Weather extremes brought a mixed bag of conditions to the country Wednesday, with frigid temperatures in the prairies, balmy record-breaking temperatures in southern Ontario and wind warnings in Atlantic Canada.

Environment Canada issued a wind chill warning for Regina Wednesday morning, where the temperature was forecasted to drop to a low of -43 C with the wind chill.

Temperatures were only mildly warmer in Edmonton with a predicted low of -36 C with the wind chill. In Calgary the temperature with wind chill was forecasted to dip to -25 C.

Meanwhile, in Toronto, showers kicked off an unusually warm day that broke a seven-year temperature record.

By Wednesday afternoon, the mercury had climbed to 14 C, beating a previous record set in 2006, when the temperature had reached 9.1 C.

Typical temperatures for the city on this day range between -2 C and -9 C.

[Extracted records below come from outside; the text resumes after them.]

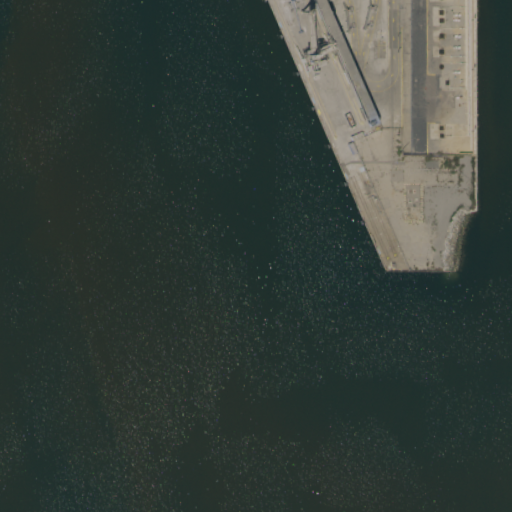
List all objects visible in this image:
road: (392, 52)
building: (341, 63)
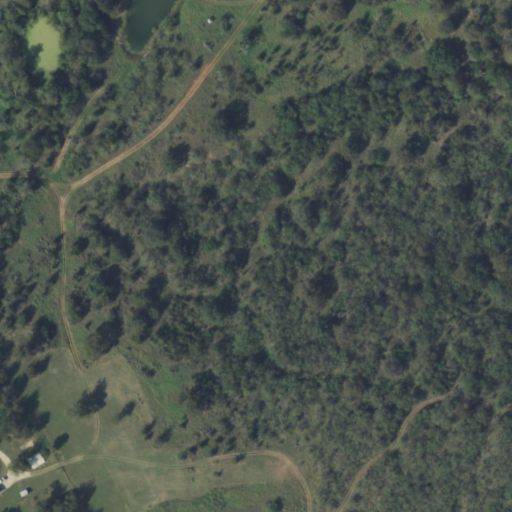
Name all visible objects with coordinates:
road: (1, 462)
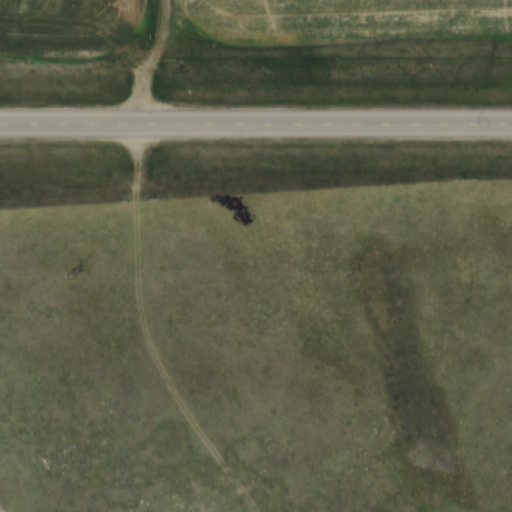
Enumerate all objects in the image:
road: (256, 131)
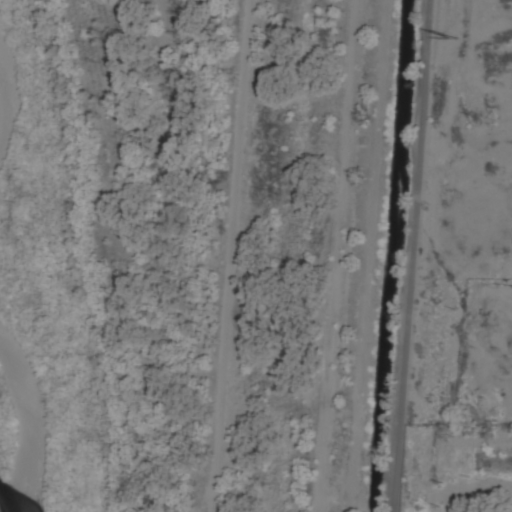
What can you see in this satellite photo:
road: (162, 193)
road: (238, 256)
road: (412, 256)
wastewater plant: (474, 400)
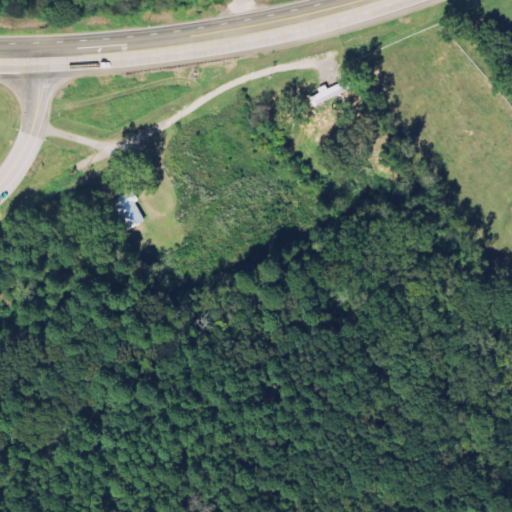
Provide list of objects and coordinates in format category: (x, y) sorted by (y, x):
road: (191, 39)
building: (334, 93)
road: (34, 122)
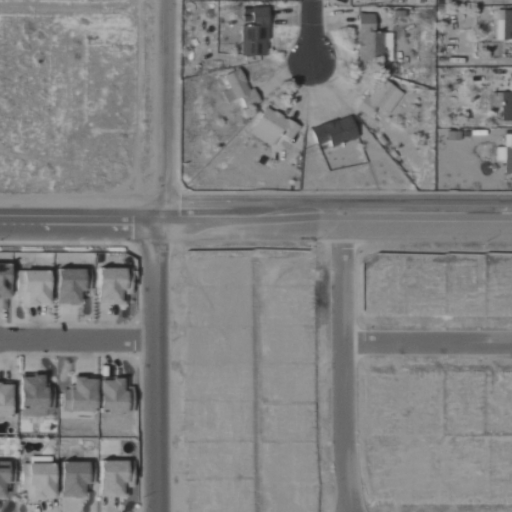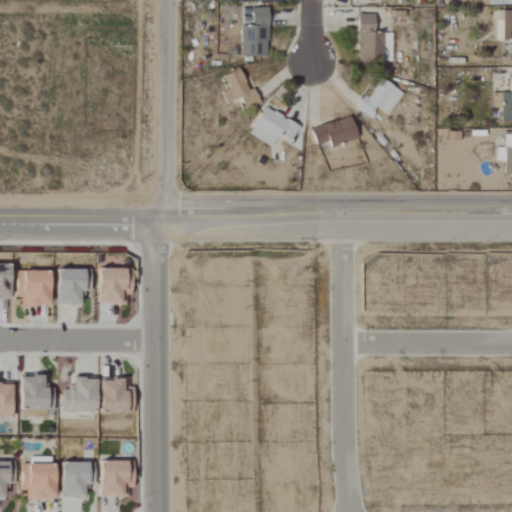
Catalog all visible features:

Meanwhile out east, in the Atlantic provinces, Environment Canada issued a wind warning for Halifax and Charlottetown.

Southwesterly winds gusting up to 90 km/h were forecasted to start Wednesday night and continue into Thursday.

“Potentially damaging winds are expected in these regions,” the agency warned.

The temperatures in both cities was forecasted to climb to 10 C. Normal temperatures in the region during this time range from -4 C to -13 C.